Last night, the black interwebs let out a collective, “WTF” when several sources began reporting that Dominican beauty Zoe Saldana would be replacing Mary J. Blige in an upcoming Nina Simone biopic.
While many wondered why Saldana (or Mary J. if we’re honest) was tapped for the role considering she looks nothing like the legendary jazz singer, the fervor caused by her casting reminded me, once again, of the importance of telling our own stories.
In the past few years Hollywood has consistently gotten it wrong when it comes to telling black women’s narratives. From the questionable choice of casting Thandie Newton as an Igbo woman in the film adaptation of the novel Half of a Yellow Sun and Jennifer Hudson as Winnie Mandela, to Jacqueline Fleming, a biracial woman, playing Harriet Tubman, when other people are in charge of portraying us, it seems like any brown face will do.

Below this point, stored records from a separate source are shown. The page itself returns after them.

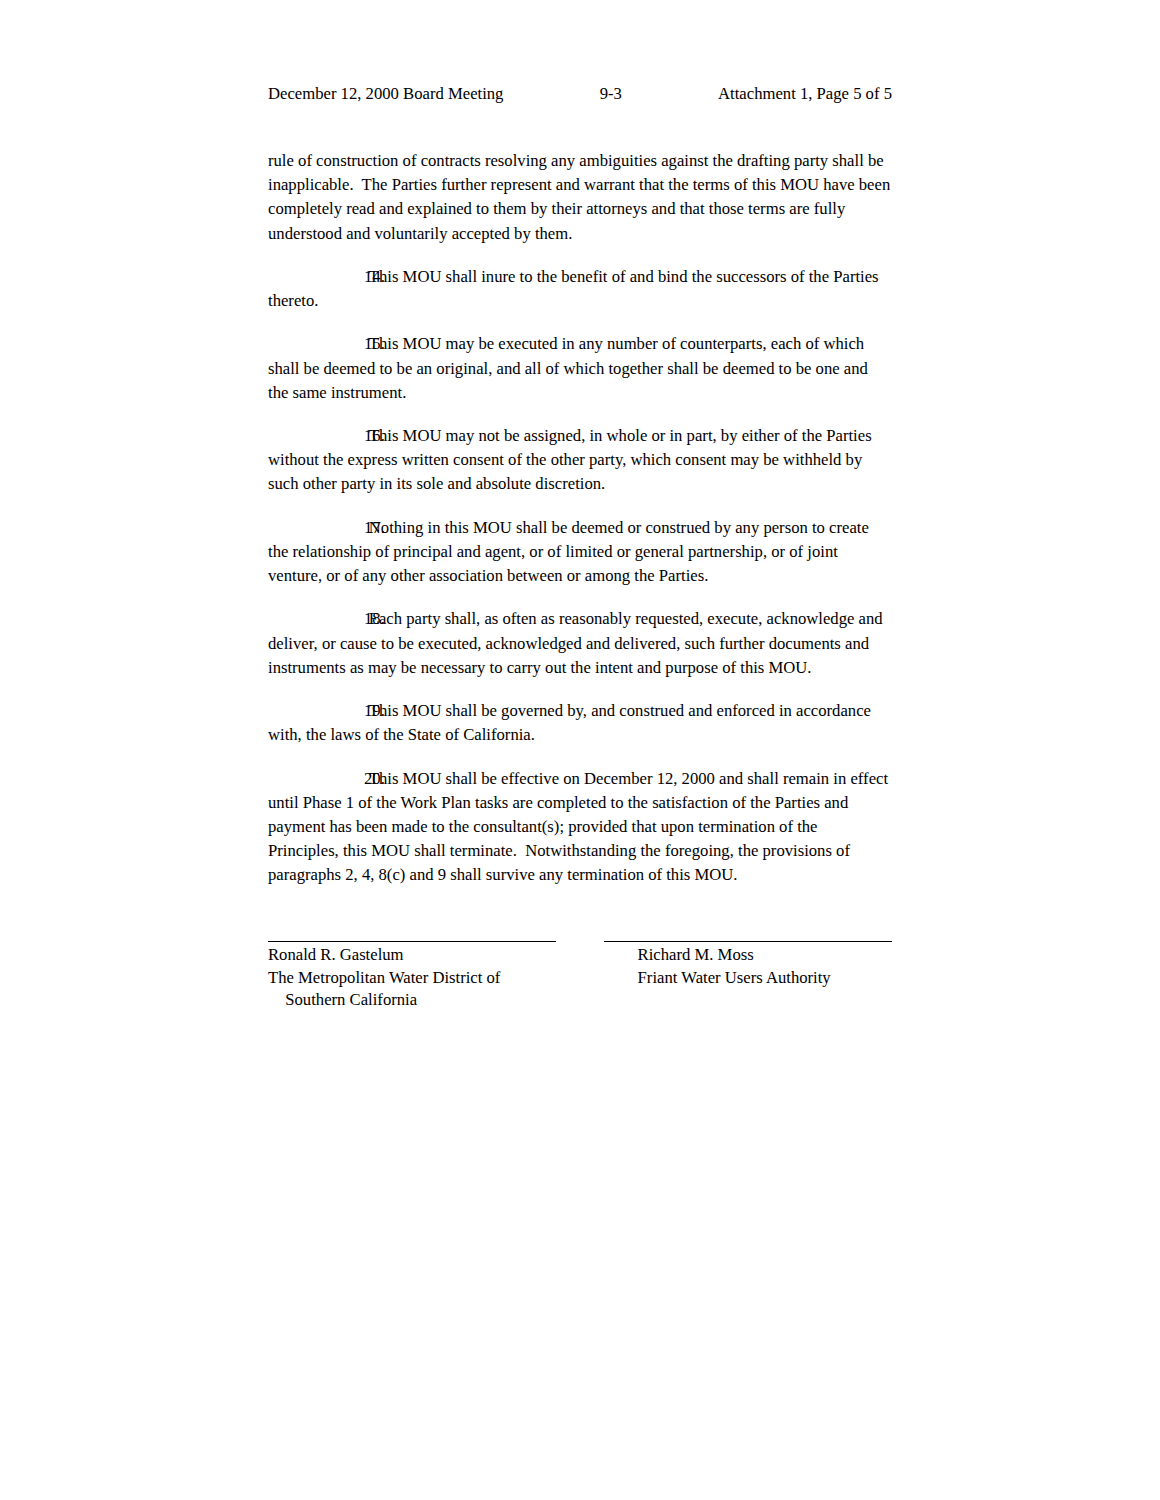December 12, 2000 Board Meeting
9-3
Attachment 1, Page 5 of 5
rule of construction of contracts resolving any ambiguities against the drafting party shall be inapplicable. The Parties further represent and warrant that the terms of this MOU have been completely read and explained to them by their attorneys and that those terms are fully understood and voluntarily accepted by them.
14. This MOU shall inure to the benefit of and bind the successors of the Parties thereto.
15. This MOU may be executed in any number of counterparts, each of which shall be deemed to be an original, and all of which together shall be deemed to be one and the same instrument.
16. This MOU may not be assigned, in whole or in part, by either of the Parties without the express written consent of the other party, which consent may be withheld by such other party in its sole and absolute discretion.
17. Nothing in this MOU shall be deemed or construed by any person to create the relationship of principal and agent, or of limited or general partnership, or of joint venture, or of any other association between or among the Parties.
18. Each party shall, as often as reasonably requested, execute, acknowledge and deliver, or cause to be executed, acknowledged and delivered, such further documents and instruments as may be necessary to carry out the intent and purpose of this MOU.
19. This MOU shall be governed by, and construed and enforced in accordance with, the laws of the State of California.
20. This MOU shall be effective on December 12, 2000 and shall remain in effect until Phase 1 of the Work Plan tasks are completed to the satisfaction of the Parties and payment has been made to the consultant(s); provided that upon termination of the Principles, this MOU shall terminate. Notwithstanding the foregoing, the provisions of paragraphs 2, 4, 8(c) and 9 shall survive any termination of this MOU.
Ronald R. Gastelum The Metropolitan Water District of Southern California
Richard M. Moss Friant Water Users Authority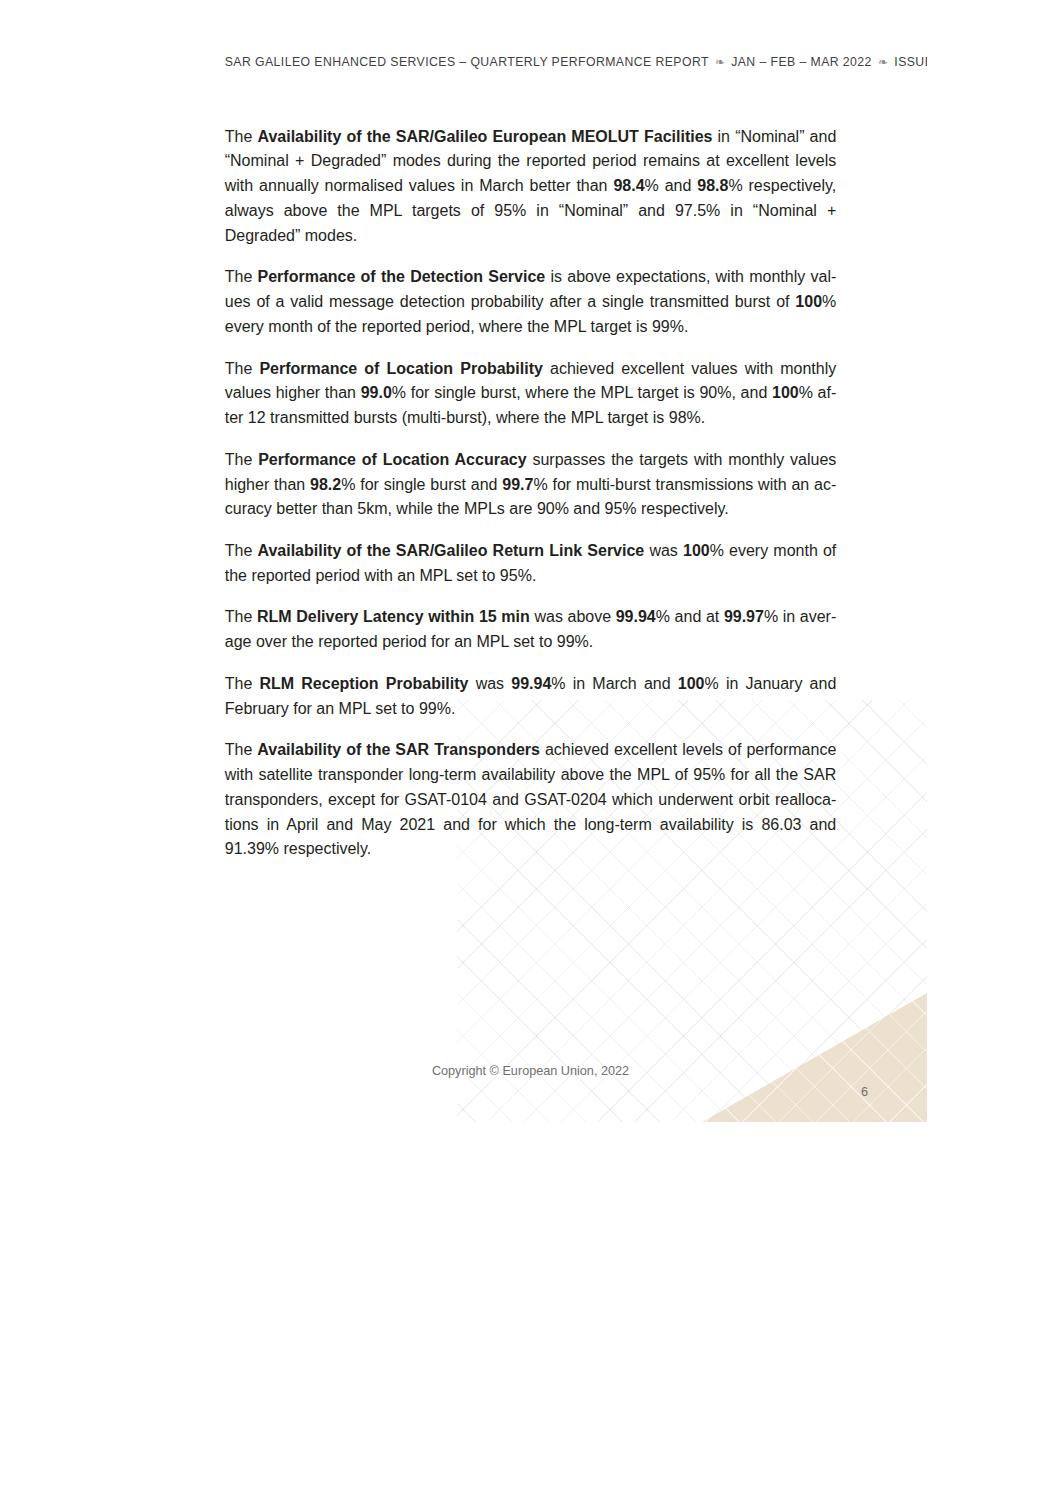SAR Galileo Enhanced Services – Quarterly Performance Report ❧ Jan – Feb – Mar 2022 ❧ Issue 1.0
The Availability of the SAR/Galileo European MEOLUT Facilities in “Nominal” and “Nominal + Degraded” modes during the reported period remains at excellent levels with annually normalised values in March better than 98.4% and 98.8% respectively, always above the MPL targets of 95% in “Nominal” and 97.5% in “Nominal + Degraded” modes.
The Performance of the Detection Service is above expectations, with monthly values of a valid message detection probability after a single transmitted burst of 100% every month of the reported period, where the MPL target is 99%.
The Performance of Location Probability achieved excellent values with monthly values higher than 99.0% for single burst, where the MPL target is 90%, and 100% after 12 transmitted bursts (multi-burst), where the MPL target is 98%.
The Performance of Location Accuracy surpasses the targets with monthly values higher than 98.2% for single burst and 99.7% for multi-burst transmissions with an accuracy better than 5km, while the MPLs are 90% and 95% respectively.
The Availability of the SAR/Galileo Return Link Service was 100% every month of the reported period with an MPL set to 95%.
The RLM Delivery Latency within 15 min was above 99.94% and at 99.97% in average over the reported period for an MPL set to 99%.
The RLM Reception Probability was 99.94% in March and 100% in January and February for an MPL set to 99%.
The Availability of the SAR Transponders achieved excellent levels of performance with satellite transponder long-term availability above the MPL of 95% for all the SAR transponders, except for GSAT-0104 and GSAT-0204 which underwent orbit reallocations in April and May 2021 and for which the long-term availability is 86.03 and 91.39% respectively.
Copyright © European Union, 2022
6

Although Saldana is a talented actress, inhabiting such a complex and iconic role as Nina Simone takes more than just talent. The actress chosen should not only be able to pull off her mannerisms, wit, and her signature spunk, but she should also look like her.
As our Nigerian sisters reminded us when they started a petition to recast Newton’s role as an Igbo woman, sometimes an actress’ color does indeed matter. If producers are going to make a film about Nina Simone—or any other iconic black woman–they need to pick someone who resembles her, not only in charisma but also in skin tone.